Uror's fingerprints were all over every major event that had occurred since the dawn of days. To Sky's embarrassment, her mother used to joke that it took two to Big Bang. She'd also bragged about her involvement in Lucifer's downfall and the devastating war and bloody extermination of the Lepidoptera race at the hands of the violent Unicorns; her doing as well. Mayhem was her favourite past time. The lives of mortals meant nothing to Sky's sociopathic mother.

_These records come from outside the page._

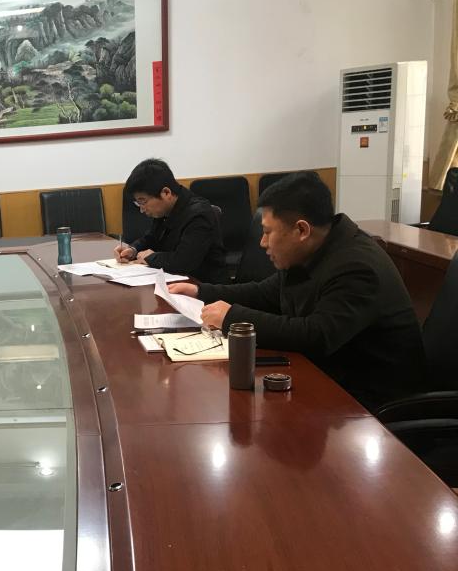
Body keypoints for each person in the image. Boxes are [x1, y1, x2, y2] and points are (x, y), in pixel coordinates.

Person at [168, 171, 426, 411]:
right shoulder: (314, 250)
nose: (262, 242)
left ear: (301, 230)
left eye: (267, 232)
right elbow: (264, 293)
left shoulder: (357, 267)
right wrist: (201, 291)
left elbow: (316, 335)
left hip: (374, 406)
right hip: (332, 380)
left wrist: (232, 319)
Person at [115, 158, 227, 281]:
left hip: (203, 285)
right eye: (138, 204)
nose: (141, 210)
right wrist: (132, 250)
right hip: (174, 279)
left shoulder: (199, 214)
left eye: (143, 202)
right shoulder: (166, 209)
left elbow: (184, 261)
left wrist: (151, 257)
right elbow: (151, 238)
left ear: (166, 193)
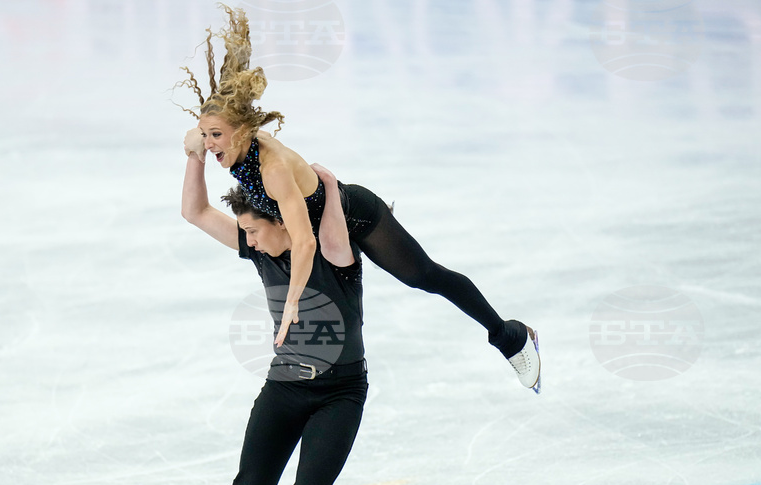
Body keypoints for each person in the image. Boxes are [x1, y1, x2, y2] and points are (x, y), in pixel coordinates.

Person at [177, 4, 541, 393]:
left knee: (423, 276)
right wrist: (196, 148)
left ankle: (510, 336)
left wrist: (292, 303)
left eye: (216, 135)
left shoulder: (274, 169)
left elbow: (305, 242)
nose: (208, 143)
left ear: (243, 130)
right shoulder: (232, 143)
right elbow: (197, 200)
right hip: (323, 223)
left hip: (355, 216)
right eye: (205, 134)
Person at [178, 132, 367, 485]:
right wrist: (195, 155)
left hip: (340, 395)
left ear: (283, 221)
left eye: (254, 231)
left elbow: (320, 199)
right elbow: (195, 212)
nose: (250, 242)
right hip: (283, 391)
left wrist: (328, 186)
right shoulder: (259, 250)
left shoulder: (333, 254)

So, when Sky, on a mission to renegotiate the terms of her curse, observed her mother's abnormally chipper demeanor from her vantage point by the doorway, it chilled her to the bone.

There was a slight straightening of Uror's crippled hunch, a shiny gleam to her generally lacklustre white locks, and a miraculous disappearance of the sallow gullies and deep ravines in her weathered face. It appeared that overnight she had aged backwards – from a woman who looked each and every day of her ninety-eight trillion into a youthful hag with vigour and vim reminiscent of a botoxed billion-and-thirteen-year-old.

Sky noted that her mother was hobbling impatiently around her stone tower, distracted. Her lofty turret room of the treehouse, currently projecting her very own citadel, was usually surrounded by whatever pervaded her mercurial imagination: the Milky Way, rubber ducks, or a cloudy heaven painted by Raphael himself. This day, however, the room was submerged in an inky black void, lit solely by the blue glare from her massive televising screen.

Fate hadn't noticed the presence of her daughter at the doorway, watching her with avid golden eyes. Most of the time, Uror's witchy alarm usually went off by the time Sky reached the roots of the Yggdrisil tree, the tree of life, as if she had some sort of tracking system alerting her to her spawn's whereabouts at all times.

Stranger still, her mother's left eyeball was not in its eye socket. This by itself wasn't unusual - it tended to pop out. But, never before had she been caught twirling her eyeball around by the severed optical nerve and ping-ponging it back and forth as if she were playing paddle-ball.

Her blind eye was her tool for divining all of the possible trajectories and outcomes that could occur after one of her alterations: she could make a volcano erupt or send a bird flying into the propellers of a plane, she could give someone cancer or snuff a life just because. She could not, however, affect free will or how mortals might react to her catastrophes. Fate could only guess what would unfold after her divine intervention.